> Objectif de l'exercice
Recopiez intégralement le texte sur le loup, sans y changer un seul mot.

Alors que son retour suscite de vives réactions en Suisse comme en France, cette Minute Nature fait le point avec Jean-Marc Landry, spécialiste du loup et de la protection des troupeaux. Danger pour l’homme, impact sur les chevreuils et les chamois, efficacité des mesures de protection : des réponses claires pour dépasser les idées reçues.

Alors que son retour suscite de vives réactions en Suisse comme en France, cette Minute Nature fait le point avec Jean-Marc Landry, spécialiste du loup et de la protection des troupeaux. Danger pour l’homme, impact sur les chevreuils et les chamois, efficacité des mesures de protection : des réponses claires pour dépasser les idées reçues.

Rencontre avec Jean-Marc Landry, spécialiste du loup et de la protection des troupeaux dont le travail est de trouver des solutions de protection

La peur du loup

La coexistence avec le loup, c'est un peu ta mission de vie. Pourquoi cet animal ? Il est tellement clivant.

Je pense que le loup représente le dernier pan du monde sauvage de notre civilisation. Et d'un autre côté, c'est aussi le dernier pan sauvage que l'on aimerait maîtriser. Notre société veut tout maîtriser. Je pense que les gens ont aujourd'hui besoin de cette liberté et d'un symbole du sauvage.

Pourquoi a-t-on tellement peur de cet animal ?

Sincèrement, je ne sais pas. Plus je travaille sur le loup, plus je me dis que c'est un animal comme un autre. La forêt a toujours fait peur et la forêt est fortement liée au loup. Dans notre histoire, on a besoin d'un animal sur lequel on peut mettre nos peurs. Je pense que c'est ça qui pose ce problème-là.

> Extrait des données
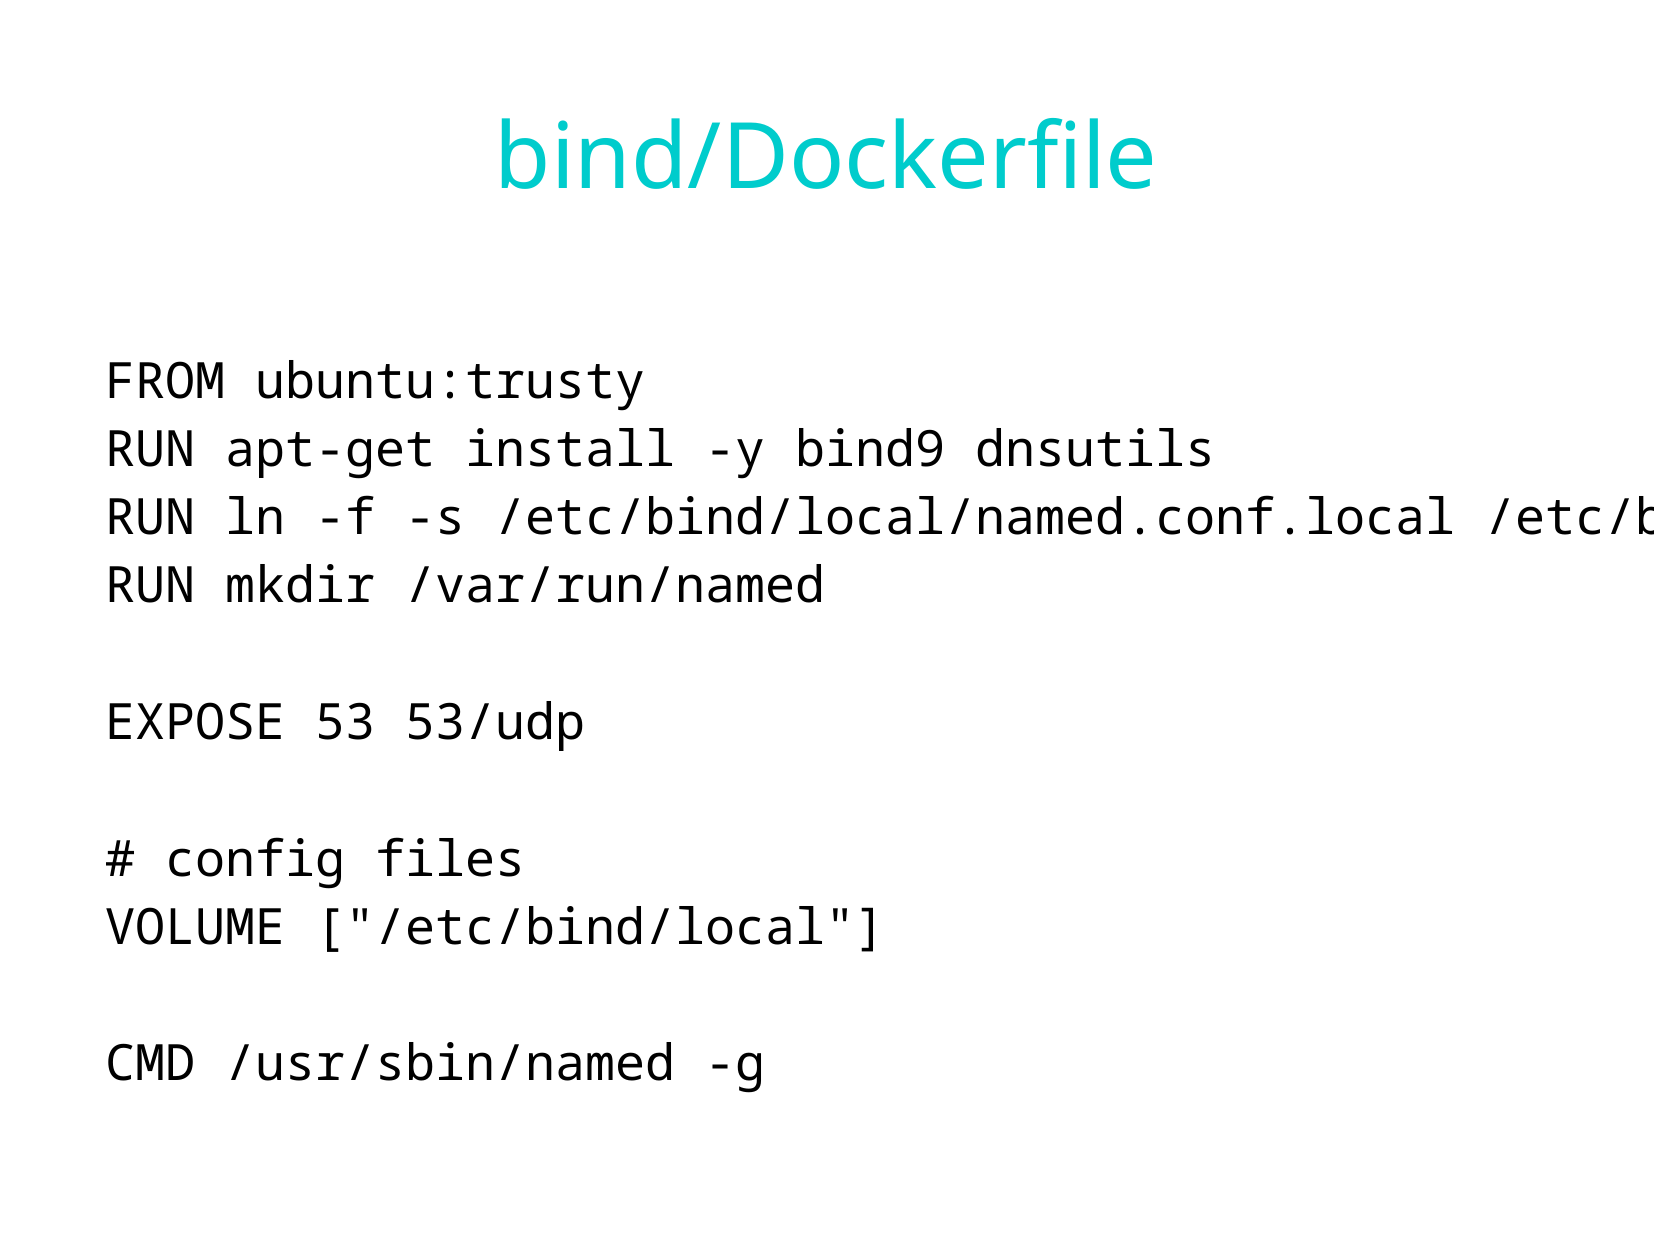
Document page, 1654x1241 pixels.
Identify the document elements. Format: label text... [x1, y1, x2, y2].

text_box FROM ubuntu:trusty RUN apt-get install -y bind9 dnsutils RUN ln -f -s /etc/bind/local/named.conf.local /etc/bind/ RUN mkdir /var/run/named EXPOSE 53 53/udp # config files VOLUME ["/etc/bind/local"] CMD /usr/sbin/named -g [90, 337, 1654, 991]
title bind/Dockerfile [82, 49, 1571, 257]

> Réponse à l'exercice
Alors que son retour suscite de vives réactions en Suisse comme en France, cette Minute Nature fait le point avec Jean-Marc Landry, spécialiste du loup et de la protection des troupeaux. Danger pour l’homme, impact sur les chevreuils et les chamois, efficacité des mesures de protection : des réponses claires pour dépasser les idées reçues.

Alors que son retour suscite de vives réactions en Suisse comme en France, cette Minute Nature fait le point avec Jean-Marc Landry, spécialiste du loup et de la protection des troupeaux. Danger pour l’homme, impact sur les chevreuils et les chamois, efficacité des mesures de protection : des réponses claires pour dépasser les idées reçues.

Rencontre avec Jean-Marc Landry, spécialiste du loup et de la protection des troupeaux dont le travail est de trouver des solutions de protection

La peur du loup

La coexistence avec le loup, c'est un peu ta mission de vie. Pourquoi cet animal ? Il est tellement clivant.

Je pense que le loup représente le dernier pan du monde sauvage de notre civilisation. Et d'un autre côté, c'est aussi le dernier pan sauvage que l'on aimerait maîtriser. Notre société veut tout maîtriser. Je pense que les gens ont aujourd'hui besoin de cette liberté et d'un symbole du sauvage.

Pourquoi a-t-on tellement peur de cet animal ?

Sincèrement, je ne sais pas. Plus je travaille sur le loup, plus je me dis que c'est un animal comme un autre. La forêt a toujours fait peur et la forêt est fortement liée au loup. Dans notre histoire, on a besoin d'un animal sur lequel on peut mettre nos peurs. Je pense que c'est ça qui pose ce problème-là.